Al día siguiente fui a donde estuvo el Multifamiliar Juárez y me pasé el día acarreando escombros. Ese día escuché las otras historias del temblor.
Así que aquel temblor se transmitió por radio, y también boca a boca. Iba a terminar el siglo XX, pero yo me enteré de todo del mismo modo en que la gente se enteraba de las cosas en el siglo XVI: en una esquina, platicando con los otros.
Un día, un muchacho de 2017 hará la crónica del temblor del 19 de septiembre. El primer desastre natural que se relata y se articula desde las redes.
En 1985 corrimos hacia las ruinas por instinto, como una manada de lobos. En 2017 la energía social se articuló a través de la tecnología. En cosa de minutos el Aleph de las redes sociales nos entregó fotos, videos, audios, llamadas de auxilio, solicitudes de víveres y herramientas. Supimos a qué lugar exacto acudir y específicamente qué llevar. Las redes dirigieron grúas, trascabos, camionetas, tráileres. Todo lo que demandaba la emergencia.
¿Fue cierto que alguien sepultado entre los escombros logró enviar un mensaje de texto a sus familiares para indicarles su ubicación aproximada? Pudo ser.
Cuando pase el tiempo y se aplaque el polvo emergerán nítidamente las historias.
Mi amigo Juan Antonio me relató una. Entre la cascada de tuits que circularon a partir del terremoto, hubo uno que le llamó la atención: “Ayúdenme a encontrar a la familia de este chavo. Perdió la memoria y no encuentra a su familia”. El tuit venía acompañado por una fotografía, el rostro de un joven que sonreía a la cámara con un dejo alternativo de bondad y de tristeza. Foto y mensaje contenían “algo potente, casi devastador”, me dijo. “No pude borrarme esa cara”.
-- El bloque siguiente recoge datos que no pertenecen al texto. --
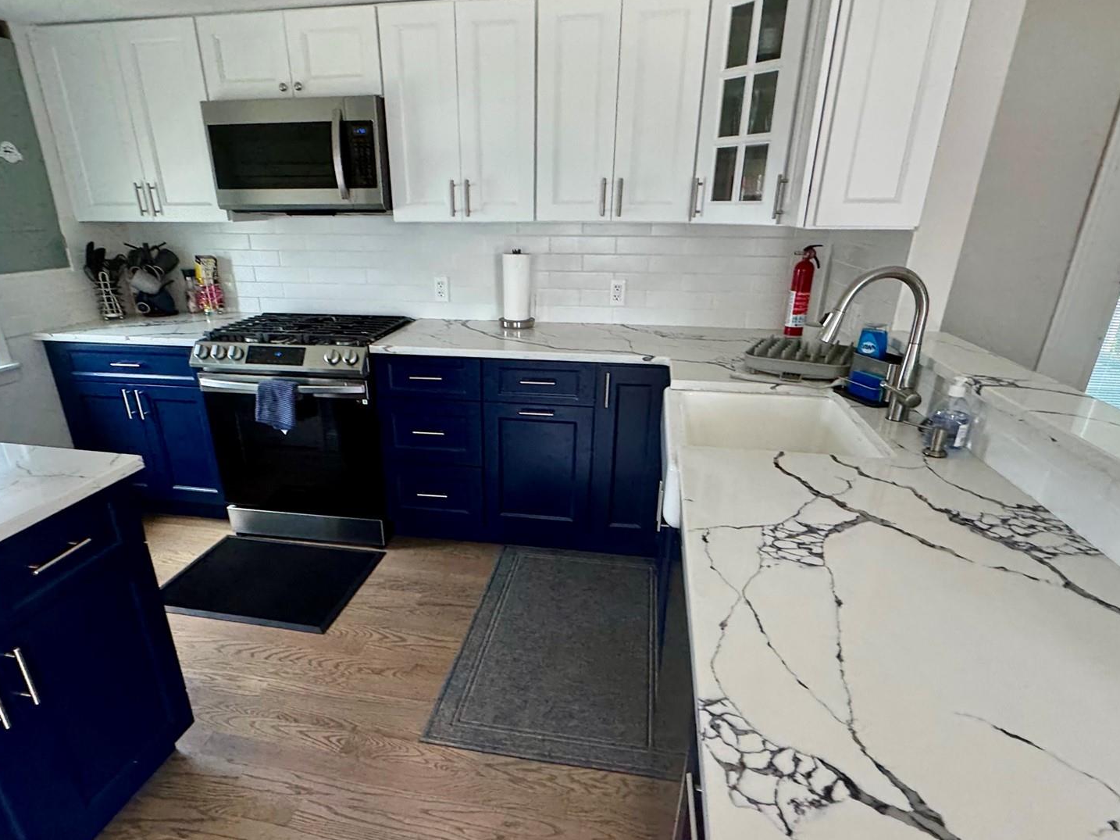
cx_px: 516
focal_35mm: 20
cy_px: 484
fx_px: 647
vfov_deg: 65.6
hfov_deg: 81.6
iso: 250
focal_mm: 2.22
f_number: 2.2
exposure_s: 1/99
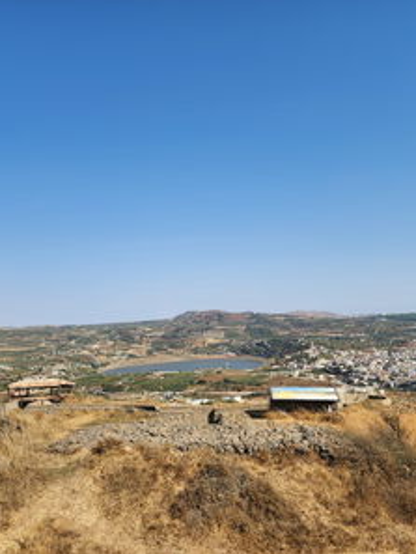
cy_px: 276
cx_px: 179
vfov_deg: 58.3
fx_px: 496
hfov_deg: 45.4
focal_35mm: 31
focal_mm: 6.4
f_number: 1.8
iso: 12
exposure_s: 1/1252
En su cuenta, mi amigo tiene 10 mil seguidores. Enviar un tuit le pareció un buen principio. Escribió un mensaje de auxilio y dice que sintió como si lanzara una botella al mar.
El joven se llamaba Víctor Manuel y había llegado a un gimnasio de la Condesa. El tuit comenzó a correr, y rápidamente tomó vuelo. Cada pocos minutos alguien lo compartía.
“Estaba ocurriendo algo imparable, inusitado, al menos en lo que respecta a mi cuenta de Twitter”, dice Juan Antonio. “Creo que el mensaje y la foto produjeron en otros tuiteros el mismo efecto que a mí”.
Durante el resto del día, su celular sonó y sonó. “Retuiteaban y retuiteaban”, cuenta.
Pasó el jueves completo.
A la mañana siguiente, el periodista tomó el teléfono y encontró un mensaje y un video: “Muchas gracias por ayudarnos a difundirlo. Víctor localizó a su familia”.
Tal vez no sabremos qué ocurrió, cuáles fueron los detalles, qué clase de historia era aquella.
En todo caso recordé mi bicicleta, y el temblor ocurrido el otro siglo, y sentí vértigo. En serio, absoluto vértigo.